Once adopted, it will replace the current county structure plan which runs until 2016. Until now it has only been known how many houses Surrey would have to take, following a decision by SEERA, but now the county council has divided those figures up to the 11 different districts.

At the moment, the average number of homes built in the borough every year is 205. Under the latest proposals that figure will increase by almost 20 per cent to 245 a year to accommodate 4,950 new homes in a 20-year period.

This is the equivalent of having to find room for an extra 850 homes in Waverley over and above the 4,100 which would have been built if the current house-building rate were to continue.

The county came up with the figure after asking the borough council to carry out an urban capacity study of how many homes Waverley itself thinks it can accommodate. This includes looking at sites which could potentially become "available" as a result of existing permissions, sites allocated for housing and brown field sites which could be redeveloped in the next 20 years.

Waverley's figures showed that it believes it has the potential capacity for 4,856 new homes. However, the county looked at the borough's housing list and its need for new homes in the future and rounded the figure to 4,950.

The news of the increase comes despite the fact that overall in Surrey the number of houses built every year is set to drop.

Currently an average of 2,905 homes are built in the county every year, but under the new proposals this will reduce to 2,360.

Average house building figures in nine of the county's districts are to reduce under the plans to reflect that reduction but Waverley and Guildford are being asked to take more following the results of the capacity studies.

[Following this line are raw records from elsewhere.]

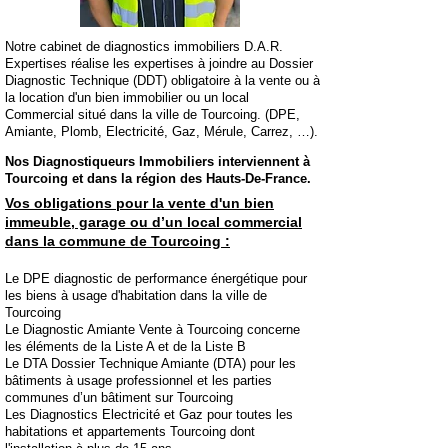
Notre cabinet de diagnostics immobiliers D.A.R.
Expertises réalise les expertises à joindre au Dossier
Diagnostic Technique (DDT) obligatoire à la vente ou à
la location d'un bien immobilier ou un local
Commercial situé dans la ville de Tourcoing. (DPE,
Amiante, Plomb, Electricité, Gaz, Mérule, Carrez, …).
Nos Diagnostiqueurs Immobiliers interviennent à
Tourcoing et dans la région des Hauts-De-France.
Vos obligations pour la vente d'un bien
immeuble, garage ou d’un local commercial
dans la commune de Tourcoing :
Le DPE diagnostic de performance énergétique pour
les biens à usage d'habitation dans la ville de
Tourcoing
Le Diagnostic Amiante Vente à Tourcoing concerne
les éléments de la Liste A et de la Liste B
Le DTA Dossier Technique Amiante (DTA) pour les
bâtiments à usage professionnel et les parties
communes d’un bâtiment sur Tourcoing
Les Diagnostics Electricité et Gaz pour toutes les
habitations et appartements Tourcoing dont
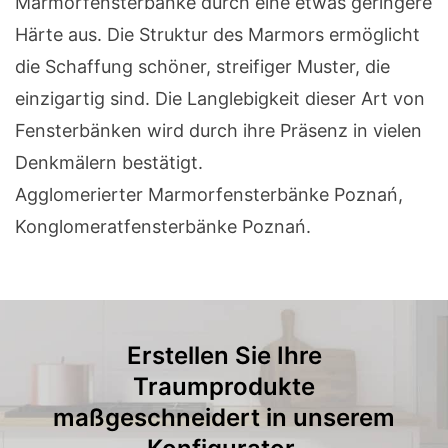
Marmorfensterbänke durch eine etwas geringere
Härte aus. Die Struktur des Marmors ermöglicht
die Schaffung schöner, streifiger Muster, die
einzigartig sind. Die Langlebigkeit dieser Art von
Fensterbänken wird durch ihre Präsenz in vielen
Denkmälern bestätigt.
Agglomerierter Marmorfensterbänke Poznań,
Konglomeratfensterbänke Poznań.
Erstellen Sie Ihre
Traumprodukte
maßgeschneidert in unserem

The news was not well received at a meeting of Waverley Borough Council's executive recently where borough and county councillor David Harmer broke the news.

Portfolio holder for planning Patrick Haveron said that although an extra 40 homes a year was "not very much", it was vital that the borough council do all it can to stop Waverley being swamped with new housing.

"There is only so much capacity that Waverley can take," he said.

Waverley Borough Council has yet to formally respond to the consultation and is looking at putting together a special development control consultative forum to look in detail at the proposals.

"We need to consider how we can constructively harness any new housing investment in the area to contribute to the lives of our communities," the council's director of planning and development Steve Thwaites said.

However, local MP Jeremy Hunt is appalled by the proposals to increase house building in "rural" Waverley.

"It's totally unrealistic to expect Waverley to accommodate nearly 5,000 new houses," he said.

"The pressure all this construction will place on local services such as our roads, schools and health care will be shattering.

"What makes this plan worse is that it is based on such an ill-conceived policy.

"The government has decided that the country needs to up its house building to provide more affordable accommodation for key workers and low income families.

"The reality is that building 47,000 new houses in Surrey will do little to bring house prices down, particularly since the proportion of these homes that will specifically be social housing remains unclear.

"Increasing the supply of houses in areas such as Waverley will only succeed in driving up demand for housing in the area as more people see an opportunity of living there.

"Instead of following a policy of urbanising our countryside, the government and SEERA should concentrate on schemes such as shared purchasing and longer mortgages to put existing houses within reach."

Six weeks of public consultation on the plan starts on Monday and residents can have their say though leaflets in the county's library and local council offices.